CEE 567 - Energy Infrastructure Systems

CEE 567 - Energy Infrastructure Systems

 

Course Description

Energy is the preeminent issue of our time. During the transition from coal to sustainable energy sources, society faces a multitude of challenges. The engineers role will be to evaluate various energy resources with regard to factors such as their environmental effect, production cost and associated technical challenges.

The course addresses the technologies and economics of electric power generation, transmission and distribution. Centralized versus distributed generation, and fossil fuels versus renewable resources, are considered in regard to engineering, market and regulatory principles. Students develop an understanding of the energy challenges confronting society and investigate technologies that seek to address future needs.

 

Prerequisite

CEE 230, MechE 336, ChemE 330, or equivalent recommended.

 

System Requirements

View Full System Requirements

 

Course Instructor

Christian Lastoskie

Christian Lastoskie

Associate Professor, Civil and Environmental Engineering
Associate Professor, Biomedical Engineering

Professor Lastoskie's research interests are in sustainable energy and water systems.

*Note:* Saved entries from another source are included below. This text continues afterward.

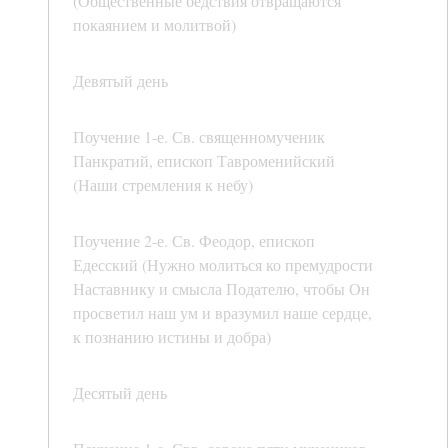
(Общественные бедствия отвращаются
покаянием и молитвой)
Девятый день
Поучение 1-е. Св. священномученик
Панкратий, епископ Тавроменийский
(Наши стремления к небу)
Поучение 2-е. Св. Феодор, епископ
Едесский (Нужно молиться ко премудрости
Наставнику и смысла Подателю, чтобы Он
просветил наш ум и вразумил наше сердце,
к познанию истины и добра)
Десятый день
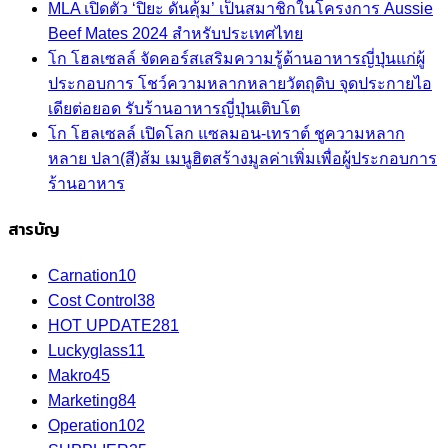
MLA เปิดตัว ‘ปิยะ ดั่นคุ้ม’ เป็นสมาชิกในโครงการ Aussie
Beef Mates 2024 สำหรับประเทศไทย
โก โฮลเซลล์ จัดคอร์สเสริมความรู้ด้านอาหารญี่ปุ่นแก่ผู้
ประกอบการ โชว์ความหลากหลายวัตถุดิบ จุดประกายไอ
เดียต่อยอด รับร้านอาหารญี่ปุ่นเติบโต
โก โฮลเซลล์ เปิดโลก แซลมอน-เทราต์ ชูความหลาก
หลาย ปลา(สี)ส้ม เมนูฮิตสร้างมูลค่าเพิ่มเพื่อผู้ประกอบการ
ร้านอาหาร
สารบัญ
Carnation
10
Cost Control
38
HOT UPDATE
281
Luckyglass
11
Makro
45
Marketing
84
Operation
102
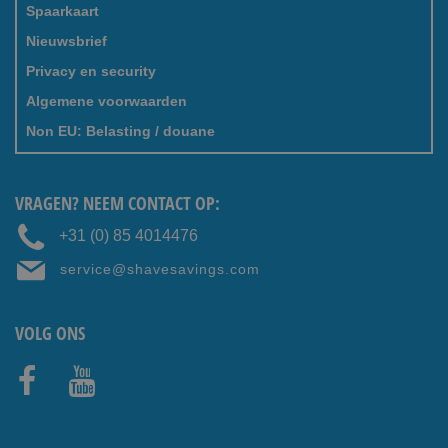
Spaarkaart
Nieuwsbrief
Privacy en security
Algemene voorwaarden
Non EU: Belasting / douane
VRAGEN? NEEM CONTACT OP:
+31 (0) 85 4014476
service@shavesavings.com
VOLG ONS
Faceb
Youtub
ook
e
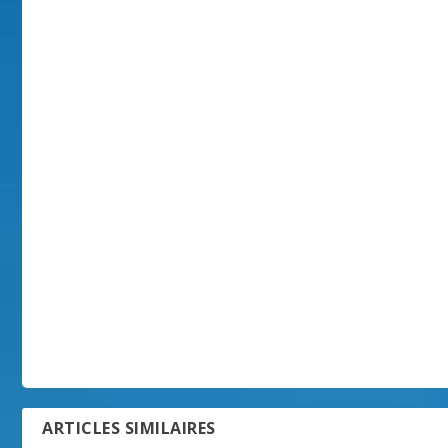
ARTICLES SIMILAIRES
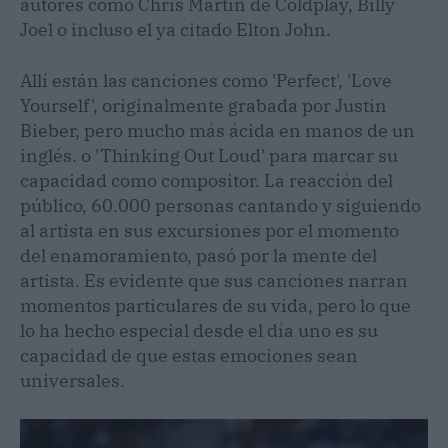
autores como Chris Martin de Coldplay, Billy
Joel o incluso el ya citado Elton John.
Allí están las canciones como 'Perfect', 'Love
Yourself', originalmente grabada por Justin
Bieber, pero mucho más ácida en manos de un
inglés. o 'Thinking Out Loud' para marcar su
capacidad como compositor. La reacción del
público, 60.000 personas cantando y siguiendo
al artista en sus excursiones por el momento
del enamoramiento, pasó por la mente del
artista. Es evidente que sus canciones narran
momentos particulares de su vida, pero lo que
lo ha hecho especial desde el día uno es su
capacidad de que estas emociones sean
universales.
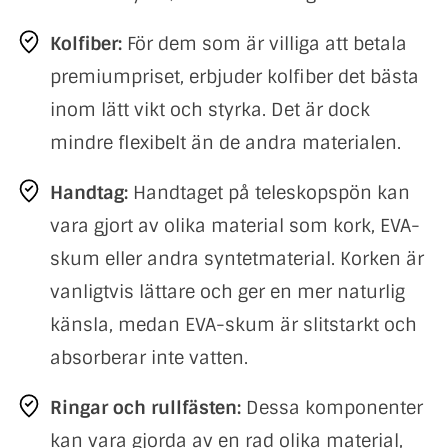
Kolfiber:
För dem som är villiga att betala
premiumpriset, erbjuder kolfiber det bästa
inom lätt vikt och styrka. Det är dock
mindre flexibelt än de andra materialen.
Handtag:
Handtaget på teleskopspön kan
vara gjort av olika material som kork, EVA-
skum eller andra syntetmaterial. Korken är
vanligtvis lättare och ger en mer naturlig
känsla, medan EVA-skum är slitstarkt och
absorberar inte vatten.
Ringar och rullfästen:
Dessa komponenter
kan vara gjorda av en rad olika material,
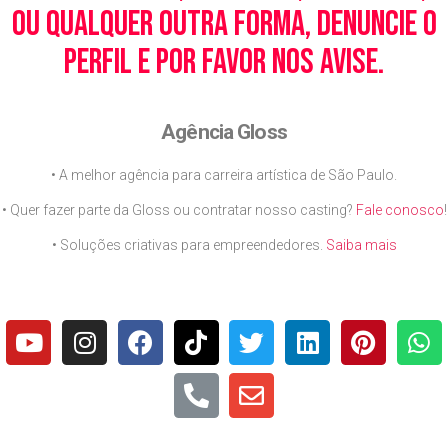
ou qualquer outra forma, denuncie o
perfil e por favor nos avise.
Agência Gloss
• A melhor agência para carreira artística de São Paulo.
• Quer fazer parte da Gloss ou contratar nosso casting?
Fale conosco
!
• Soluções criativas para empreendedores.
Saiba mais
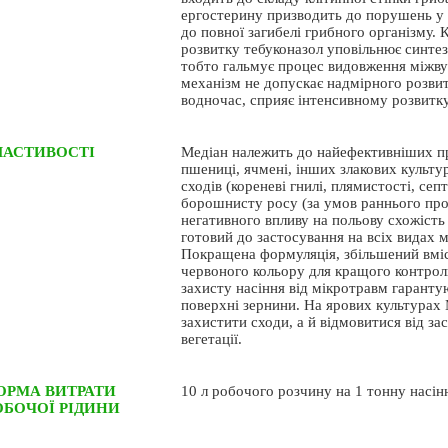
ергостерину призводить до порушень у п
до повної загибелі грибного організму. 
розвитку тебуконазол уповільнює синтез г
тобто гальмує процес видовження міжвуз
механізм не допускає надмірного розвит
водночас, сприяє інтенсивному розвитку
ЛАСТИВОСТІ
Медіан належить до найефективніших пр
пшениці, ячмені, інших злакових культу
сходів (кореневі гнилі, плямистості, сеп
борошнисту росу (за умов раннього про
негативного впливу на польову схожість
готовий до застосування на всіх видах
Покращена формуляція, збільшений вміс
червоного кольору для кращого контролю
захисту насіння від мікротравм гаранту
поверхні зернини. На ярових культурах 
захистити сходи, а й відмовитися від за
вегетації.
ОРМА ВИТРАТИ
10 л робочого розчину на 1 тонну насін
ОБОЧОЇ РІДИНИ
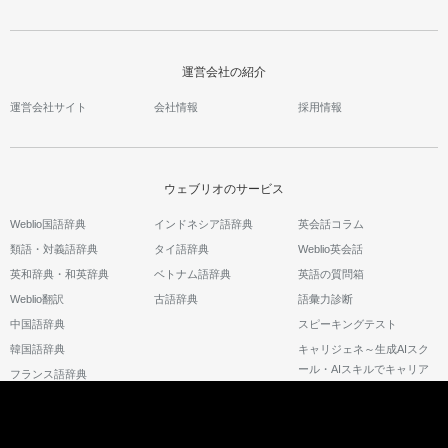
運営会社の紹介
運営会社サイト
会社情報
採用情報
ウェブリオのサービス
Weblio国語辞典
インドネシア語辞典
英会話コラム
類語・対義語辞典
タイ語辞典
Weblio英会話
英和辞典・和英辞典
ベトナム語辞典
英語の質問箱
Weblio翻訳
古語辞典
語彙力診断
中国語辞典
スピーキングテスト
韓国語辞典
キャリジェネ～生成AIスク
ール・AIスキルでキャリア
フランス語辞典
アップ～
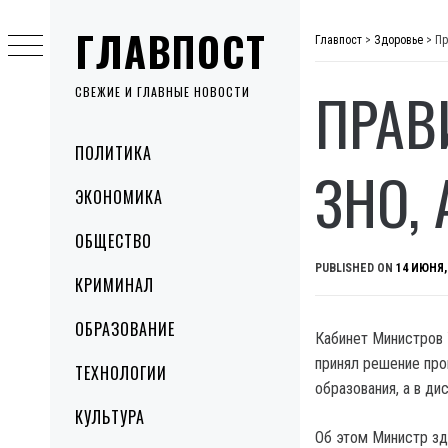
Skip
ГЛАВПОСТ
to
Главпост
>
Здоровье
>
Пр
content
ПРАВ
СВЕЖИЕ И ГЛАВНЫЕ НОВОСТИ
Primary
ПОЛИТИКА
Menu
ЗНО,
ЭКОНОМИКА
ОБЩЕСТВО
PUBLISHED ON
14 ИЮНЯ,
КРИМИНАЛ
ОБРАЗОВАНИЕ
Кабинет Министров 
принял решение про
ТЕХНОЛОГИИ
образования, а в д
КУЛЬТУРА
Об этом Министр зд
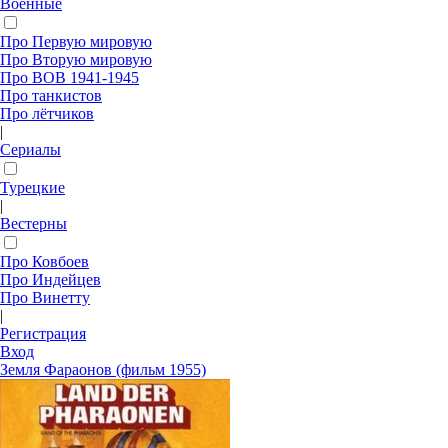
Военные
Про Первую мировую
Про Вторую мировую
Про ВОВ 1941-1945
Про танкистов
Про лётчиков
|
Сериалы
Турецкие
|
Вестерны
Про Ковбоев
Про Индейцев
Про Винетту
|
Регистрация
Вход
Земля Фараонов (фильм 1955)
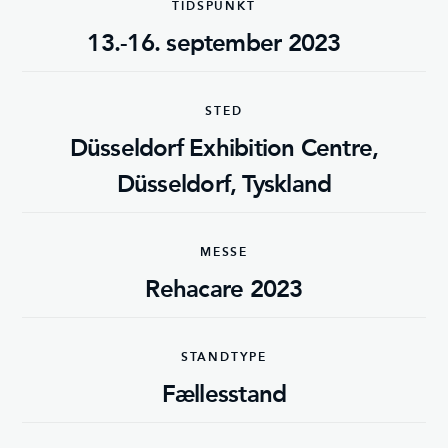
TIDSPUNKT
13.-16. september 2023
STED
Düsseldorf Exhibition Centre,
Düsseldorf, Tyskland
MESSE
Rehacare 2023
STANDTYPE
Fællesstand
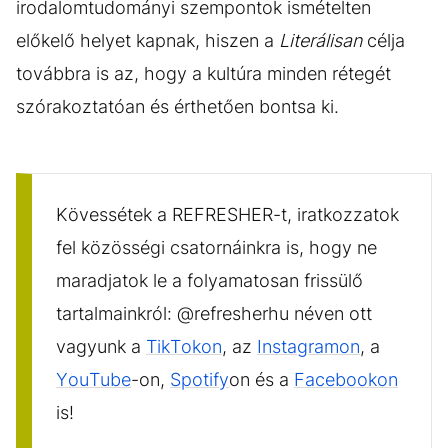
irodalomtudományi szempontok ismételten
előkelő helyet kapnak, hiszen a
Literálisan
célja
továbbra is az, hogy a kultúra minden rétegét
szórakoztatóan és érthetően bontsa ki.
Kövessétek a REFRESHER-t, iratkozzatok
fel közösségi csatornáinkra is, hogy ne
maradjatok le a folyamatosan frissülő
tartalmainkról: @refresherhu néven ott
vagyunk a
TikTokon
, az
Instagramon
, a
YouTube
-on,
Spotify
on és a
Facebookon
is!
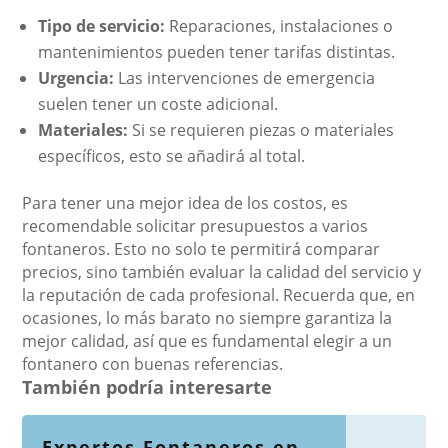
Tipo de servicio:
Reparaciones, instalaciones o
mantenimientos pueden tener tarifas distintas.
Urgencia:
Las intervenciones de emergencia
suelen tener un coste adicional.
Materiales:
Si se requieren piezas o materiales
específicos, esto se añadirá al total.
Para tener una mejor idea de los costos, es
recomendable solicitar presupuestos a varios
fontaneros. Esto no solo te permitirá comparar
precios, sino también evaluar la calidad del servicio y
la reputación de cada profesional. Recuerda que, en
ocasiones, lo más barato no siempre garantiza la
mejor calidad, así que es fundamental elegir a un
fontanero con buenas referencias.
También podría interesarte
Expertos Fontaneros en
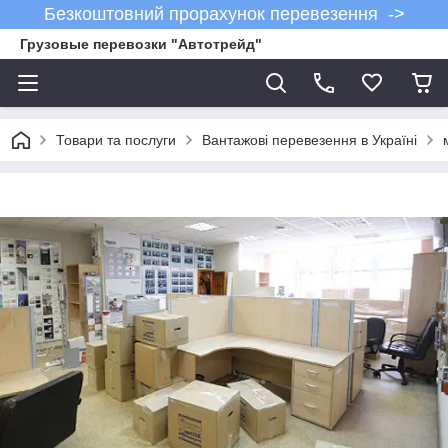
Безкоштовний прорахунок перевезення ->
Грузовые перевозки "Автотрейд"
Товари та послуги
Вантажові перевезення в Україні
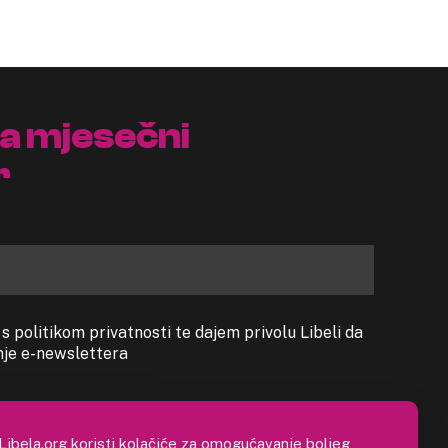
na mjesečni
r
 politikom privatnosti te dajem privolu Libeli da
anje e-newslettera
Libela.org koristi kolačiće za omogućavanje boljeg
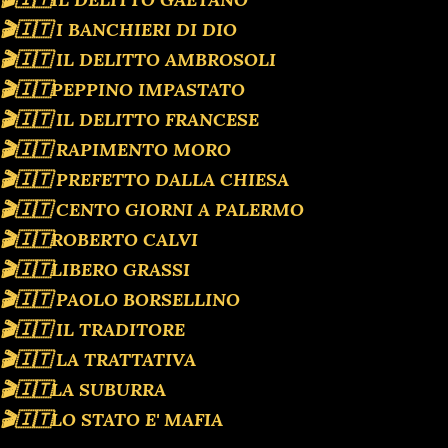
🎬🇮🇹 I BANCHIERI DI DIO
🎬🇮🇹 IL DELITTO AMBROSOLI
🎬🇮🇹PEPPINO IMPASTATO
🎬🇮🇹 IL DELITTO FRANCESE
🎬🇮🇹 RAPIMENTO MORO
🎬🇮🇹 PREFETTO DALLA CHIESA
🎬🇮🇹 CENTO GIORNI A PALERMO
🎬🇮🇹ROBERTO CALVI
🎬🇮🇹LIBERO GRASSI
🎬🇮🇹 PAOLO BORSELLINO
🎬🇮🇹 IL TRADITORE
🎬🇮🇹 LA TRATTATIVA
🎬🇮🇹LA SUBURRA
🎬🇮🇹LO STATO E' MAFIA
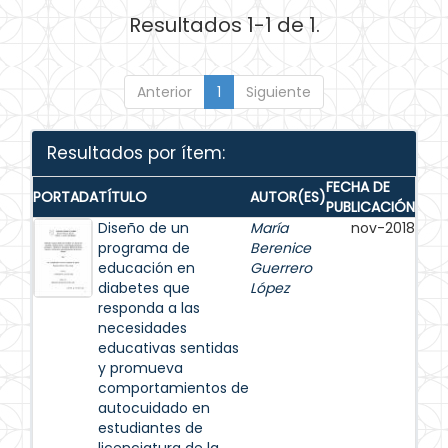
Resultados 1-1 de 1.
Anterior
1
Siguiente
Resultados por ítem:
FECHA DE
PORTADA
TÍTULO
AUTOR(ES)
PUBLICACIÓN
Diseño de un
María
nov-2018
programa de
Berenice
educación en
Guerrero
diabetes que
López
responda a las
necesidades
educativas sentidas
y promueva
comportamientos de
autocuidado en
estudiantes de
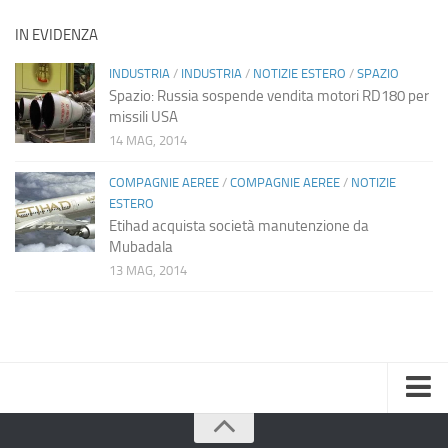
IN EVIDENZA
INDUSTRIA
/
INDUSTRIA
/
NOTIZIE ESTERO
/
SPAZIO
Spazio: Russia sospende vendita motori RD180 per
missili USA
14 MAG, 2014
COMPAGNIE AEREE
/
COMPAGNIE AEREE
/
NOTIZIE
ESTERO
Etihad acquista società manutenzione da
Mubadala
13 MAG, 2014
Home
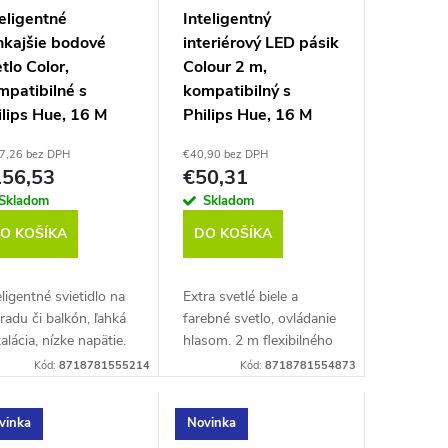
eligentné
Inteligentný
nkajšie bodové
interiérový LED pásik
tlo Color,
Colour 2 m,
mpatibilné s
kompatibilný s
ilips Hue, 16 M
Philips Hue, 16 M
ieb a tóny bielej,
farieb a tóny bielej,
7,26 bez DPH
€40,90 bez DPH
gbee, na
Zigbee (FL 122 C)
56,53
€50,31
etlenie záhrady, 3
Skladom
Skladom
 (OSL 132 C)
O KOŠÍKA
DO KOŠÍKA
eligentné svietidlo na
Extra svetlé biele a
radu či balkón, ľahká
farebné svetlo, ovládanie
talácia, nízke napätie.
hlasom. 2 m flexibilného
enie 3 ks.
pásika s 16 M farieb pre
Kód:
8718781555214
Kód:
8718781554873
pativilné s Philips
použitie v
e.
interiéri. Zásuvkový...
vinka
Novinka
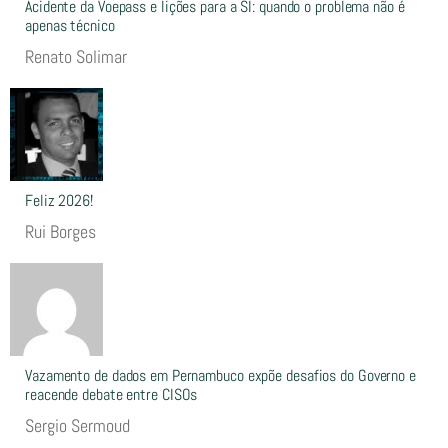
Acidente da Voepass e lições para a SI: quando o problema não é
apenas técnico
Renato Solimar
Feliz 2026!
Rui Borges
Vazamento de dados em Pernambuco expõe desafios do Governo e
reacende debate entre CISOs
Sergio Sermoud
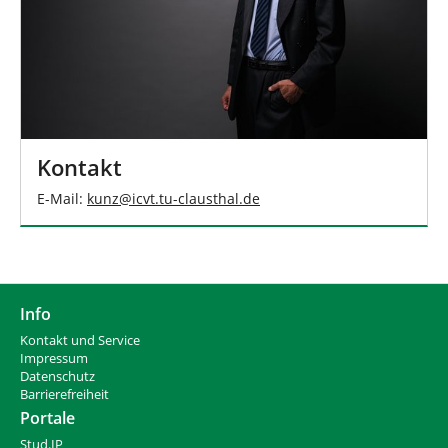
Kontakt
E-Mail:
kunz
@
icvt.tu-clausthal
.
de
Info
Kontakt und Service
Impressum
Datenschutz
Barrierefreiheit
Portale
Stud.IP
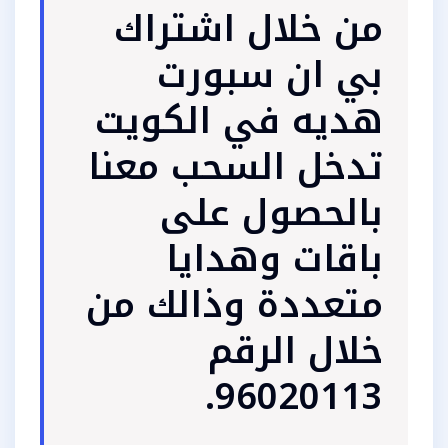
من خلال اشتراك
بي ان سبورت
هديه في الكويت
تدخل السحب معنا
بالحصول على
باقات وهدايا
متعددة وذالك من
خلال الرقم
96020113.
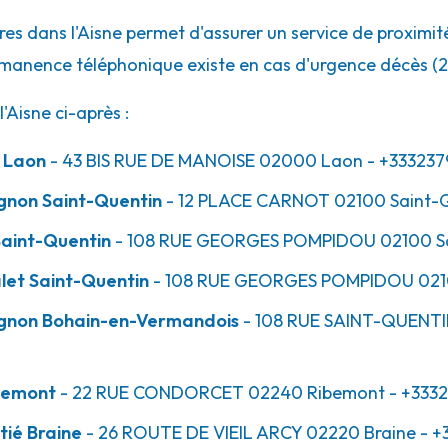
es dans l'Aisne permet d'assurer un service de proximité
rmanence téléphonique existe en cas d'urgence décès (2
Aisne ci-après :
eu
r Laon
- 43 BIS RUE DE MANOISE
02000
Laon
- +333237
gnon Saint-Quentin
- 12 PLACE CARNOT
02100
Saint-
aint-Quentin
- 108 RUE GEORGES POMPIDOU
02100
S
let Saint-Quentin
- 108 RUE GEORGES POMPIDOU
021
ignon Bohain-en-Vermandois
- 108 RUE SAINT-QUENT
bemont
- 22 RUE CONDORCET
02240
Ribemont
- +333
tié Braine
- 26 ROUTE DE VIEIL ARCY
02220
Braine
- +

He holds a B.S. in chemical engineering from the University of Delaware and a Ph.D. in chemical engineering from Cornell University. He joined the University of Michigan's Department of Civil and Environmental Engineering in 2001, following appointments as a senior member of the technical staff at Sandia National Laboratories and as a chemical engineering faculty member at Michigan State University. Professor Lastoskie conducts research on a number of subjects related to energy infrastructure systems and technology development, including novel nanostructured materials for carbon dioxide capture from combustion gases; carbon nanoborn adsorbents for hydrogen storage; and watershed modeling decision support tools to assist electric utilities in meeting their water resource needs for thermoelectric power generation. Prof. Lastoskie is the co-recipient of a 2008 Center of Energy Excellence Award from the Michigan Economic Development Corporation to conduct life cycle analysis of lithium batteries projected for use in extended range electric vehicles. His research has been sponsored by the National Science Foundation, the Michigan Department of Environmental Quality, the National Institutes of Health, Sun Microsystems, and the W.M. Keck Foundation. He is the recipient of the NSF CAREER Award and the MSU Teacher-Scholar Award. In 2008, he was recognized by the Japan Carbon Society with its Award for Innovative Research. Professor Lastoskie has introduced new courses at U-M in multimedia environmental modeling and energy infrastructure systems. He has taught graduate courses at Dow Chemical in Midland and in the U-M College of Engineering Integrative Systems + Design (IS+D).